Defendant cites Ruhe v. Buck, 124 Mo. 178, 27 S.W. 412, where it is said that "the spirit of comity does not require that a nonresident shall be allowed a remedy which is by the policy of the State law denied to its own citizns." In that case it appears Mrs. Buck, a married woman, became the purchaser of a lot in Tarkio, Missouri, and held a bond for title from Perkins, the owner, until the balance of the purchase money was paid. At that time a married woman in Missouri was incompetent to make a valid contract at law, but under the laws of Dakota a married woman could contract as a feme sole, and sue and be sued as such. Under the name of O.W. Buck Co., Mrs. Buck and her husband became indebted in Dakota, and the interest of herself and husband in the lot in Missouri was attached for this debt. After the attachment was levied, Mrs. Buck sold the lot to Thompson and Trout, who afterwards paid the balance of the purchase money to Perkins, and received a warranty deed from him. At that time a married woman was not subject to a suit by attachment in this State, and a judgment obtained against her in such a proceeding was a nullity, and neither could a married woman be then sued at law as a member of a mercantile firm. There the court in disposing of that case said: "As already said, when this action was brought, this court had, by uniform decisions held that a married woman could not be sued by attachment *Page 383 in actions at law in Missouri. No such remedy was available in our courts in favor of resident creditors. Had any citizen of Missouri, on a contract made or to be performed in this State, proceeded by attachment at law against this real estate, no lien would have been created and no valid judgment could have been rendered against Mrs.

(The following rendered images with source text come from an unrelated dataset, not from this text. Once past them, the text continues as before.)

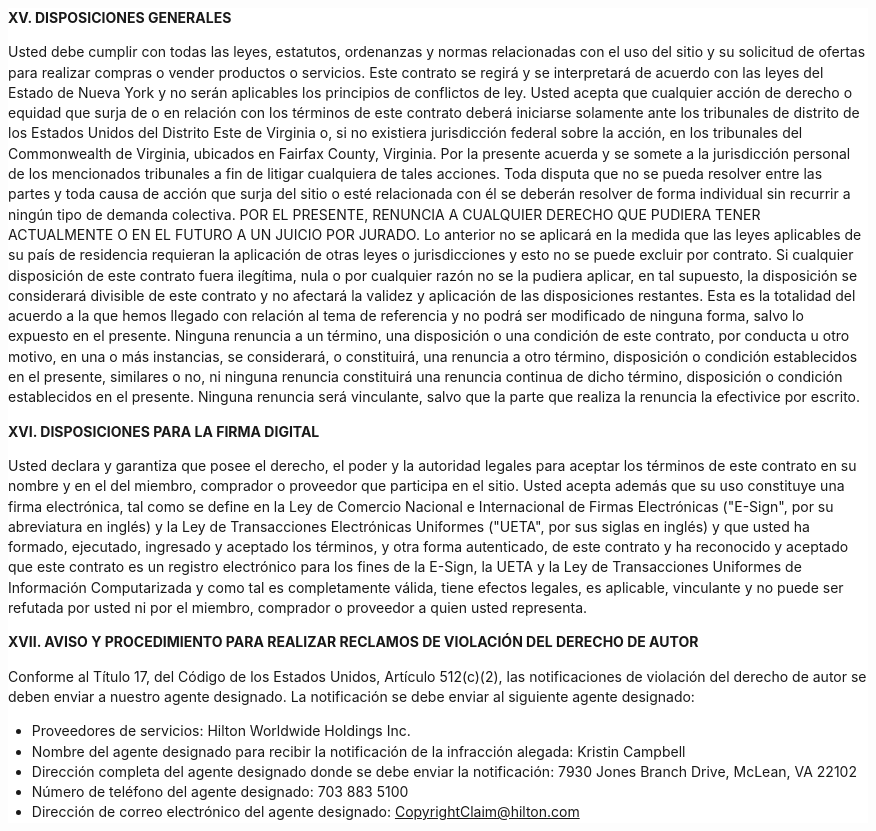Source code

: **XV. DISPOSICIONES GENERALES**

Usted debe cumplir con todas las leyes, estatutos, ordenanzas y normas relacionadas con el uso del sitio y su solicitud de ofertas para realizar compras o vender productos o servicios. Este contrato se regirá y se interpretará de acuerdo con las leyes del Estado de Nueva York y no serán aplicables los principios de conflictos de ley. Usted acepta que cualquier acción de derecho o equidad que surja de o en relación con los términos de este contrato deberá iniciarse solamente ante los tribunales de distrito de los Estados Unidos del Distrito Este de Virginia o, si no existiera jurisdicción federal sobre la acción, en los tribunales del Commonwealth de Virginia, ubicados en Fairfax County, Virginia. Por la presente acuerda y se somete a la jurisdicción personal de los mencionados tribunales a fin de litigar cualquiera de tales acciones. Toda disputa que no se pueda resolver entre las partes y toda causa de acción que surja del sitio o esté relacionada con él se deberán resolver de forma individual sin recurrir a ningún tipo de demanda colectiva. POR EL PRESENTE, RENUNCIA A CUALQUIER DERECHO QUE PUDIERA TENER ACTUALMENTE O EN EL FUTURO A UN JUICIO POR JURADO. Lo anterior no se aplicará en la medida que las leyes aplicables de su país de residencia requieran la aplicación de otras leyes o jurisdicciones y esto no se puede excluir por contrato. Si cualquier disposición de este contrato fuera ilegítima, nula o por cualquier razón no se la pudiera aplicar, en tal supuesto, la disposición se considerará divisible de este contrato y no afectará la validez y aplicación de las disposiciones restantes. Esta es la totalidad del acuerdo a la que hemos llegado con relación al tema de referencia y no podrá ser modificado de ninguna forma, salvo lo expuesto en el presente. Ninguna renuncia a un término, una disposición o una condición de este contrato, por conducta u otro motivo, en una o más instancias, se considerará, o constituirá, una renuncia a otro término, disposición o condición establecidos en el presente, similares o no, ni ninguna renuncia constituirá una renuncia continua de dicho término, disposición o condición establecidos en el presente. Ninguna renuncia será vinculante, salvo que la parte que realiza la renuncia la efectivice por escrito.

**XVI. DISPOSICIONES PARA LA FIRMA DIGITAL**

Usted declara y garantiza que posee el derecho, el poder y la autoridad legales para aceptar los términos de este contrato en su nombre y en el del miembro, comprador o proveedor que participa en el sitio. Usted acepta además que su uso constituye una firma electrónica, tal como se define en la Ley de Comercio Nacional e Internacional de Firmas Electrónicas ("E-Sign", por su abreviatura en inglés) y la Ley de Transacciones Electrónicas Uniformes ("UETA", por sus siglas en inglés) y que usted ha formado, ejecutado, ingresado y aceptado los términos, y otra forma autenticado, de este contrato y ha reconocido y aceptado que este contrato es un registro electrónico para los fines de la E-Sign, la UETA y la Ley de Transacciones Uniformes de Información Computarizada y como tal es completamente válida, tiene efectos legales, es aplicable, vinculante y no puede ser refutada por usted ni por el miembro, comprador o proveedor a quien usted representa.

**XVII. AVISO Y PROCEDIMIENTO PARA REALIZAR RECLAMOS DE VIOLACIÓN DEL DERECHO DE AUTOR**

Conforme al Título 17, del Código de los Estados Unidos, Artículo 512(c)(2), las notificaciones de violación del derecho de autor se deben enviar a nuestro agente designado. La notificación se debe enviar al siguiente agente designado:

- Proveedores de servicios: Hilton Worldwide Holdings Inc.
- Nombre del agente designado para recibir la notificación de la infracción alegada: Kristin Campbell
- Dirección completa del agente designado donde se debe enviar la notificación: 7930 Jones Branch Drive, McLean, VA 22102
- Número de teléfono del agente designado: 703 883 5100
- Dirección de correo electrónico del agente designado: <a href='mailto:CopyrightClaim@hilton.com'>CopyrightClaim@hilton.com</a>
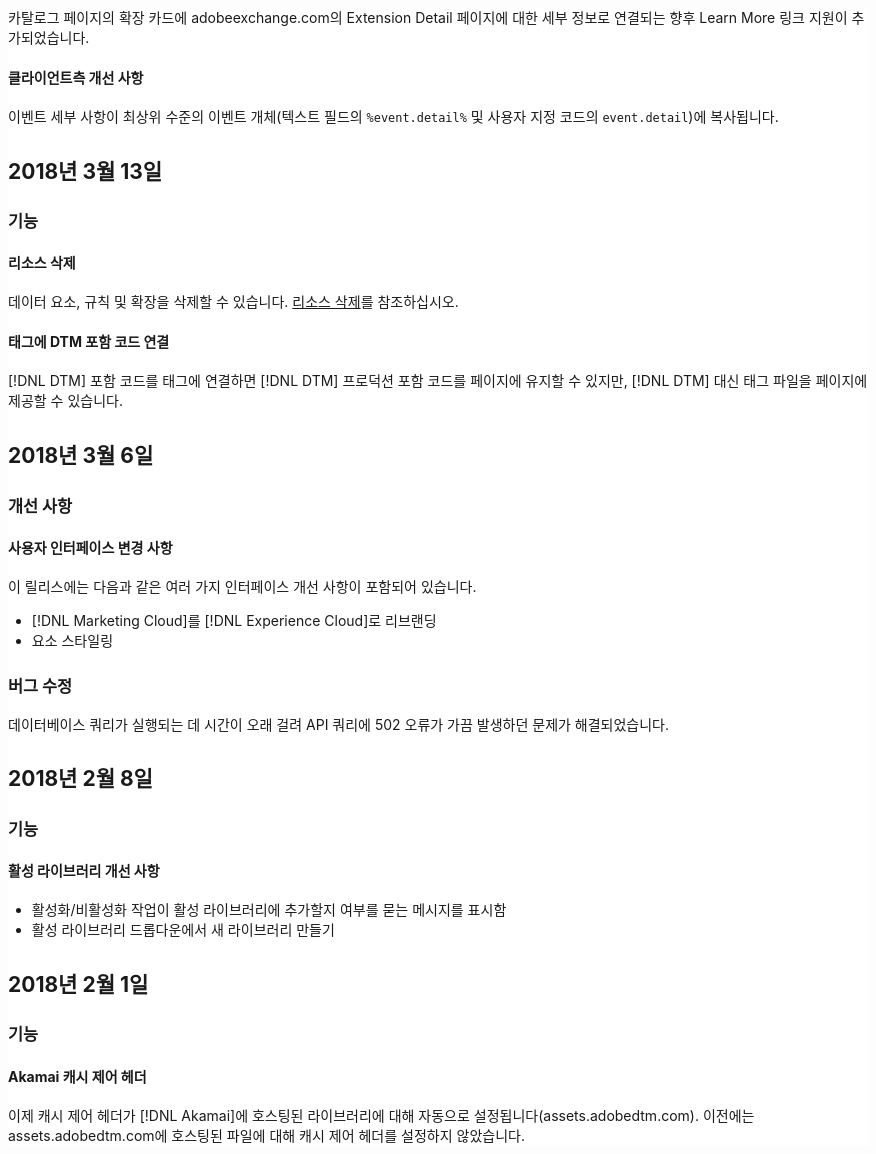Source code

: 카탈로그 페이지의 확장 카드에 adobeexchange.com의 Extension Detail 페이지에 대한 세부 정보로 연결되는 향후 Learn More 링크 지원이 추가되었습니다.

#### 클라이언트측 개선 사항

이벤트 세부 사항이 최상위 수준의 이벤트 개체(텍스트 필드의 `%event.detail%` 및 사용자 지정 코드의 `event.detail`)에 복사됩니다.

## 2018년 3월 13일

### 기능

#### 리소스 삭제

데이터 요소, 규칙 및 확장을 삭제할 수 있습니다. [리소스 삭제](../ui/managing-resources/delete-resources.md)를 참조하십시오.

#### 태그에 DTM 포함 코드 연결

[!DNL DTM] 포함 코드를 태그에 연결하면 [!DNL DTM] 프로덕션 포함 코드를 페이지에 유지할 수 있지만, [!DNL DTM] 대신 태그 파일을 페이지에 제공할 수 있습니다.

## 2018년 3월 6일

### 개선 사항

#### 사용자 인터페이스 변경 사항

이 릴리스에는 다음과 같은 여러 가지 인터페이스 개선 사항이 포함되어 있습니다.

* [!DNL Marketing Cloud]를 [!DNL Experience Cloud]로 리브랜딩
* 요소 스타일링

### 버그 수정

데이터베이스 쿼리가 실행되는 데 시간이 오래 걸려 API 쿼리에 502 오류가 가끔 발생하던 문제가 해결되었습니다.

## 2018년 2월 8일

### 기능

#### 활성 라이브러리 개선 사항

* 활성화/비활성화 작업이 활성 라이브러리에 추가할지 여부를 묻는 메시지를 표시함
* 활성 라이브러리 드롭다운에서 새 라이브러리 만들기

## 2018년 2월 1일

### 기능

#### Akamai 캐시 제어 헤더

이제 캐시 제어 헤더가 [!DNL Akamai]에 호스팅된 라이브러리에 대해 자동으로 설정됩니다(assets.adobedtm.com). 이전에는 assets.adobedtm.com에 호스팅된 파일에 대해 캐시 제어 헤더를 설정하지 않았습니다.
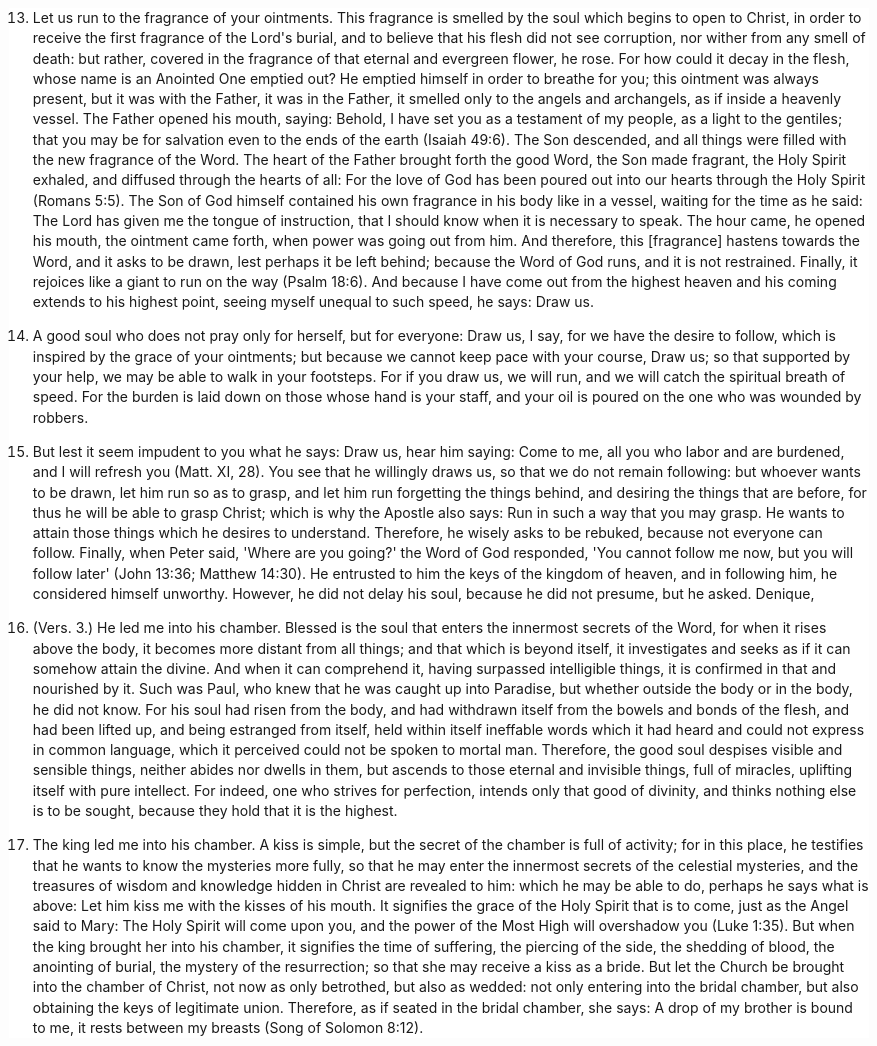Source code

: 
13. Let us run to the fragrance of your ointments. This fragrance is smelled by the soul which begins to open to Christ, in order to receive the first fragrance of the Lord's burial, and to believe that his flesh did not see corruption, nor wither from any smell of death: but rather, covered in the fragrance of that eternal and evergreen flower, he rose. For how could it decay in the flesh, whose name is an Anointed One emptied out? He emptied himself in order to breathe for you; this ointment was always present, but it was with the Father, it was in the Father, it smelled only to the angels and archangels, as if inside a heavenly vessel. The Father opened his mouth, saying: Behold, I have set you as a testament of my people, as a light to the gentiles; that you may be for salvation even to the ends of the earth (Isaiah 49:6). The Son descended, and all things were filled with the new fragrance of the Word. The heart of the Father brought forth the good Word, the Son made fragrant, the Holy Spirit exhaled, and diffused through the hearts of all: For the love of God has been poured out into our hearts through the Holy Spirit (Romans 5:5). The Son of God himself contained his own fragrance in his body like in a vessel, waiting for the time as he said: The Lord has given me the tongue of instruction, that I should know when it is necessary to speak. The hour came, he opened his mouth, the ointment came forth, when power was going out from him. And therefore, this [fragrance] hastens towards the Word, and it asks to be drawn, lest perhaps it be left behind; because the Word of God runs, and it is not restrained. Finally, it rejoices like a giant to run on the way (Psalm 18:6). And because I have come out from the highest heaven and his coming extends to his highest point, seeing myself unequal to such speed, he says: Draw us.

14. A good soul who does not pray only for herself, but for everyone: Draw us, I say, for we have the desire to follow, which is inspired by the grace of your ointments; but because we cannot keep pace with your course, Draw us; so that supported by your help, we may be able to walk in your footsteps. For if you draw us, we will run, and we will catch the spiritual breath of speed. For the burden is laid down on those whose hand is your staff, and your oil is poured on the one who was wounded by robbers.


15. But lest it seem impudent to you what he says: Draw us, hear him saying: Come to me, all you who labor and are burdened, and I will refresh you (Matt. XI, 28). You see that he willingly draws us, so that we do not remain following: but whoever wants to be drawn, let him run so as to grasp, and let him run forgetting the things behind, and desiring the things that are before, for thus he will be able to grasp Christ; which is why the Apostle also says: Run in such a way that you may grasp. He wants to attain those things which he desires to understand. Therefore, he wisely asks to be rebuked, because not everyone can follow. Finally, when Peter said, 'Where are you going?' the Word of God responded, 'You cannot follow me now, but you will follow later' (John 13:36; Matthew 14:30). He entrusted to him the keys of the kingdom of heaven, and in following him, he considered himself unworthy. However, he did not delay his soul, because he did not presume, but he asked. Denique,

16. (Vers. 3.) He led me into his chamber. Blessed is the soul that enters the innermost secrets of the Word, for when it rises above the body, it becomes more distant from all things; and that which is beyond itself, it investigates and seeks as if it can somehow attain the divine. And when it can comprehend it, having surpassed intelligible things, it is confirmed in that and nourished by it. Such was Paul, who knew that he was caught up into Paradise, but whether outside the body or in the body, he did not know. For his soul had risen from the body, and had withdrawn itself from the bowels and bonds of the flesh, and had been lifted up, and being estranged from itself, held within itself ineffable words which it had heard and could not express in common language, which it perceived could not be spoken to mortal man. Therefore, the good soul despises visible and sensible things, neither abides nor dwells in them, but ascends to those eternal and invisible things, full of miracles, uplifting itself with pure intellect. For indeed, one who strives for perfection, intends only that good of divinity, and thinks nothing else is to be sought, because they hold that it is the highest.

17. The king led me into his chamber. A kiss is simple, but the secret of the chamber is full of activity; for in this place, he testifies that he wants to know the mysteries more fully, so that he may enter the innermost secrets of the celestial mysteries, and the treasures of wisdom and knowledge hidden in Christ are revealed to him: which he may be able to do, perhaps he says what is above: Let him kiss me with the kisses of his mouth. It signifies the grace of the Holy Spirit that is to come, just as the Angel said to Mary: The Holy Spirit will come upon you, and the power of the Most High will overshadow you (Luke 1:35). But when the king brought her into his chamber, it signifies the time of suffering, the piercing of the side, the shedding of blood, the anointing of burial, the mystery of the resurrection; so that she may receive a kiss as a bride. But let the Church be brought into the chamber of Christ, not now as only betrothed, but also as wedded: not only entering into the bridal chamber, but also obtaining the keys of legitimate union. Therefore, as if seated in the bridal chamber, she says: A drop of my brother is bound to me, it rests between my breasts (Song of Solomon 8:12).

Buck, and no purchaser for value would have been affected, but if plaintiff's contention is true, the fact that this claim originated in Dakota has changed all this and his attachment is as valid as if Mrs. Buck was a single woman. But Mrs. Buck is still a married woman and there was no such exception, in our code of procedure, in favor of contracts executed beyond our borders when this suit was brought, and an attempt to enforce such a distinction out of a spirit of comity would create endless confusion."

But in that case we had a statute as well as controlling decisions, and such is not the situation in the case at bar. In Hughes v. Winkleman, 243 Mo. l.c. 92, 147 S.W. 994, our Supreme Court said: "At very root, comity is courtesy. In jurisprudence, however, comity is a kind of courtesy which, subject to exceptions, is administered by fixed rules of law and rises to the dignity of a legal right, as over against mere politeness in social intercourse. Courtesy must give way to the law of the forum, where the latter on a rule of property in the State of the forum clashes with a rule of property in some other State, when the property is real property-immovables, (Italics ours) as in the case at bar." A reading of the case last cited will disclose that there is some significance in the italicized portions.

It is our conclusion that plaintiff's conditional sale contract is, under the facts here, enforceable in this State. There is no dispute as to plaintiff's interest in the automobile. On the date of the trial below the amount due on the unpaid notes was $1168.50. Defendant gave bond and retained possession of the automobile. The evidence shows that the automobile was worth more than plaintiff's claim against it, and plaintiff asks in the event its contract be held good here that the cause be reversed and remanded *Page 384 with directions to enter up judgment in its favor for $1168.50 with interest from the date of the trial below. Since we have decided the law of the case in plaintiff's favor, and in view of this request, and the unchallenged facts as to value, we reverse and remand the cause with directions to the trial court to enter up judgment in favor of plaintiff for the sum of $1168.50 with interest at six per cent from November 2, 1919, the date of the trial below.

Sturgis, P.J., and Farrington, J., concur.